The data:
________________________
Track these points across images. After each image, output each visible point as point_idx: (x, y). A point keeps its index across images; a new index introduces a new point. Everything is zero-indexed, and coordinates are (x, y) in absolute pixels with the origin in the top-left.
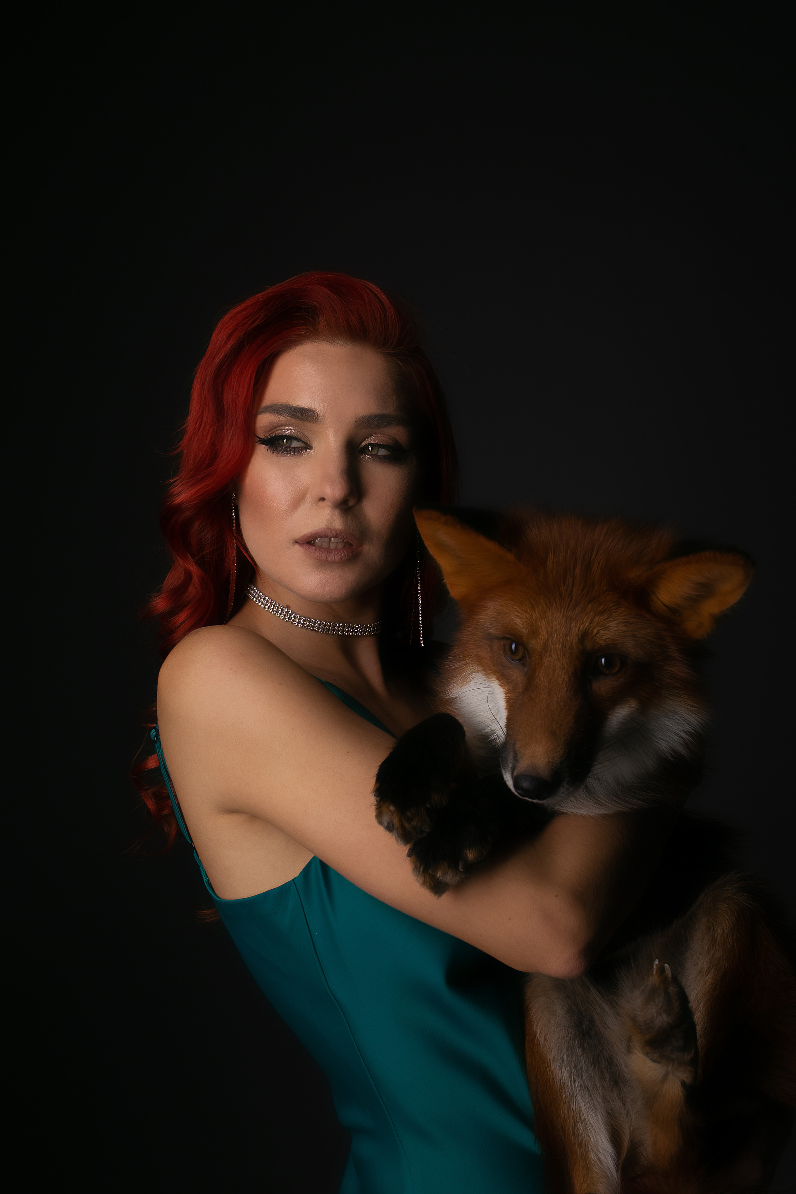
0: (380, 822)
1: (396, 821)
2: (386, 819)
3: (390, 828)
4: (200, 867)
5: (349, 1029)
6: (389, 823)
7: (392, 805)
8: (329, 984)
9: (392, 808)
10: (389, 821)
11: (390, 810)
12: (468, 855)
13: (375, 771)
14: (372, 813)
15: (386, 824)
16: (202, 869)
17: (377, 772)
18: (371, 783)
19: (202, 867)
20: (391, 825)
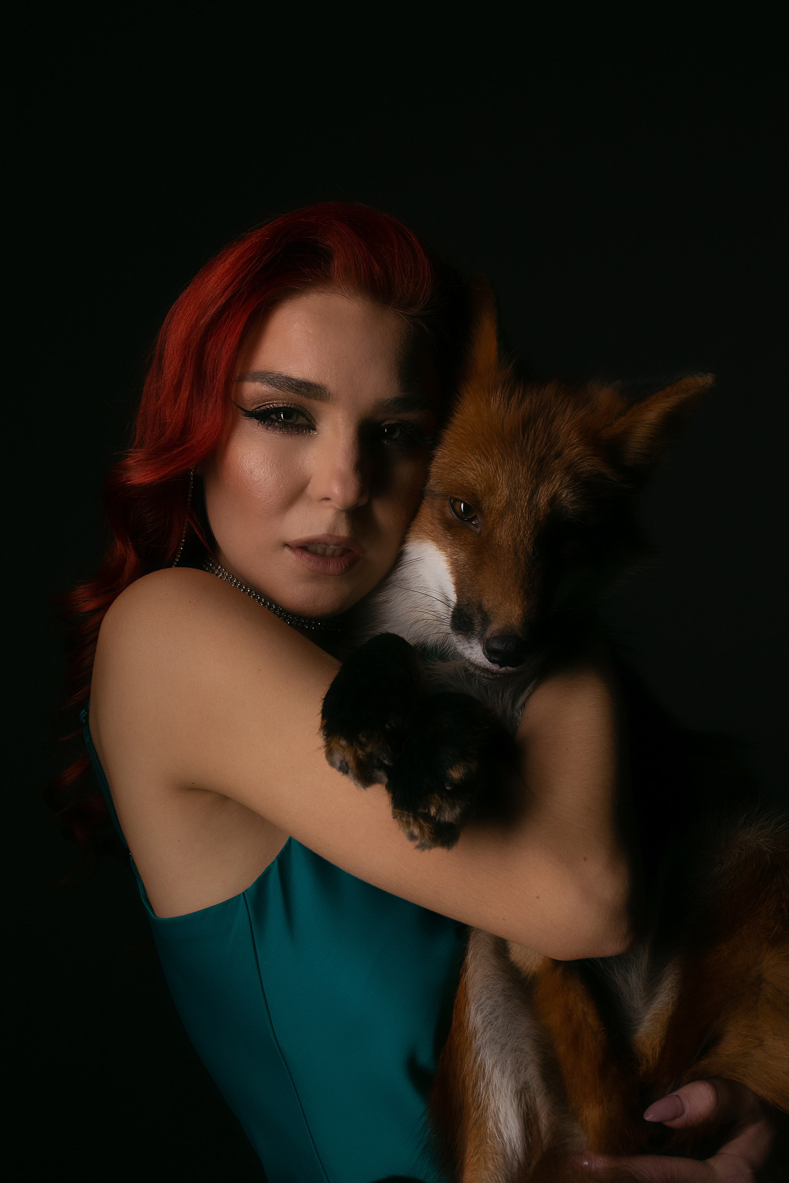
________________________
Directions for this task: Copy all of the data above line for line, without changing any of it. Leave the pictures out of your copy.

The completed task:
Track these points across images. After each image, output each visible point as point_idx: (x, y). A point keeps its index across images; a new index introduces a new point. Everything is zero-indexed, and coordinates are (x, y) in absolute pixels with the origin in the top-left.
0: (380, 822)
1: (396, 821)
2: (386, 819)
3: (390, 828)
4: (200, 867)
5: (349, 1029)
6: (389, 823)
7: (392, 805)
8: (329, 984)
9: (392, 808)
10: (389, 821)
11: (390, 810)
12: (468, 855)
13: (375, 771)
14: (372, 813)
15: (386, 824)
16: (202, 869)
17: (377, 772)
18: (371, 783)
19: (202, 867)
20: (391, 825)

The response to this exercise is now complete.